While officially the prize is simply a free extremely full stomach, Alcala said that when he's working he offers successful gut-busters a beer on the house - "if they can stomach it when they're done".

"Most of them can't," he said.

The Birmingham offers the pub classic by the clock on Sunday evenings - a parma costs $6 at 6pm, $7 at 7pm, and so on.

Many laps on tax

Taxing times at Ron Walker's Australian Grand Prix Corporation, where an ATO probe is taking far longer to complete than a hot lap of its Albert Park racecourse.

The AGPC's annual report, tabled in the Victorian Parliament this week, again records that the state-owned company is being audited by the taxman - a process that's been going on since 2010.

No doubt the AGPC's tax stoush is completely unrelated to the various woes of formula one's 82-year-old global boss, Bernie Ecclestone, who earlier this year was charged with bribery and inciting breach of trust offences by German authorities.

The charges followed the jailing of banker Gerhard Gribkowsky for 8½ years on charges of tax evasion, breach of trust and accepting a corrupt £26.6 million ($45.3 million) payment from Ecclestone.

Ecclestone denies the allegations.

Meanwhile, the AGPC also faces a rather nicer problem: what to do with a spare $6 million.

The money is left over after ruthless cost control and improved ticket sales slashed the amount the F1 race cost taxpayers.

AGPC originally thought it would need a $56.6 million subsidy from the government, the same as last year.
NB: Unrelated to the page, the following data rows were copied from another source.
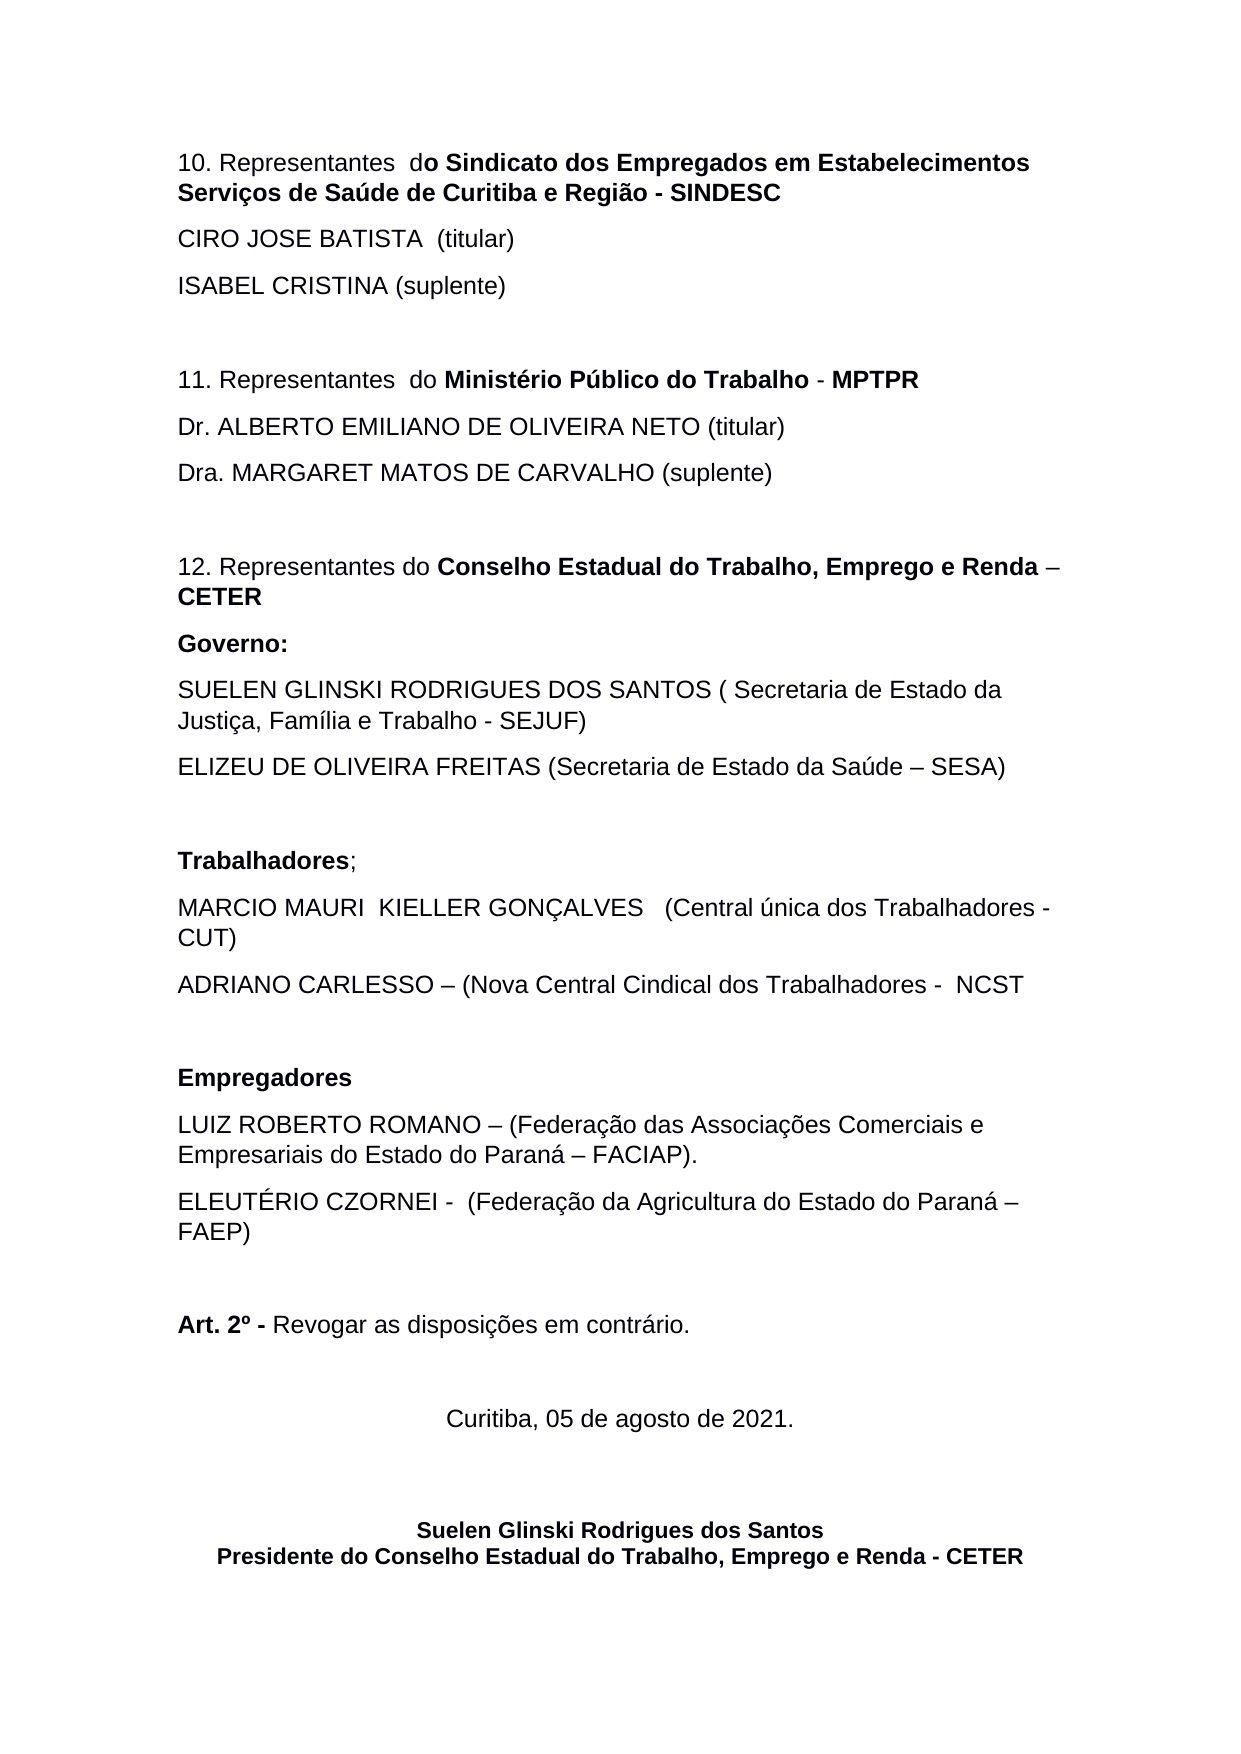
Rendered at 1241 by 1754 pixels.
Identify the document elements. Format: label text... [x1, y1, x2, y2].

text Art. 2º - Revogar as disposições em contrário. [177, 1310, 1063, 1339]
text CIRO JOSE BATISTA (titular) [177, 224, 1063, 253]
text Presidente do Conselho Estadual do Trabalho, Emprego e Renda - CETER [177, 1543, 1063, 1569]
text Dr. ALBERTO EMILIANO DE OLIVEIRA NETO (titular) [177, 412, 1063, 440]
text Curitiba, 05 de agosto de 2021. [177, 1404, 1063, 1433]
text 10. Representantes do Sindicato dos Empregados em Estabelecimentos Serviços de Saúde de Curitiba e Região - SINDESC [177, 148, 1063, 206]
text SUELEN GLINSKI RODRIGUES DOS SANTOS ( Secretaria de Estado da Justiça, Família e Trabalho - SEJUF) [177, 676, 1063, 734]
text ELIZEU DE OLIVEIRA FREITAS (Secretaria de Estado da Saúde – SESA) [177, 752, 1063, 781]
text Empregadores [177, 1063, 1063, 1092]
text ADRIANO CARLESSO – (Nova Central Cindical dos Trabalhadores - NCST [177, 969, 1063, 998]
text ELEUTÉRIO CZORNEI - (Federação da Agricultura do Estado do Paraná – FAEP) [177, 1187, 1063, 1246]
text Governo: [177, 629, 1063, 657]
text ISABEL CRISTINA (suplente) [177, 271, 1063, 300]
text 12. Representantes do Conselho Estadual do Trabalho, Emprego e Renda – CETER [177, 552, 1063, 611]
text Dra. MARGARET MATOS DE CARVALHO (suplente) [177, 458, 1063, 487]
text LUIZ ROBERTO ROMANO – (Federação das Associações Comerciais e Empresariais do Estado do Paraná – FACIAP). [177, 1110, 1063, 1169]
text Suelen Glinski Rodrigues dos Santos [177, 1517, 1063, 1543]
text 11. Representantes do Ministério Público do Trabalho - MPTPR [177, 365, 1063, 393]
text Trabalhadores; [177, 846, 1063, 875]
text MARCIO MAURI KIELLER GONÇALVES (Central única dos Trabalhadores - CUT) [177, 893, 1063, 952]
The government handed over the money but in the event the race made a smaller loss of about $50.6 million.

Apparently the extra money returns to the government.

Margin call-call

No one likes a margin call, so a call before the call is clearly called for. That's the approach being taken by Ian Narev's Commonwealth Bank, which is again spruiking the miracle of margin lending.

Pre-GFC margin lending, where the bank lends you money to buy shares, was all the rage.

Everything was dandy until the sharemarket dropped and banks started demanding investors put up extra cash or sell off stock to maintain their loan margin - the dreaded margin call in action.

The GFC led to floods of margin calls as hordes of day-trading keyboard warriors came unstuck.

Now, in a bid to make the gruesome process cuddlier, the CBA is offering "a feature so that investors are alerted if their account is close to receiving a margin call".

It's not enough for CBD. How about a call before the call before the call?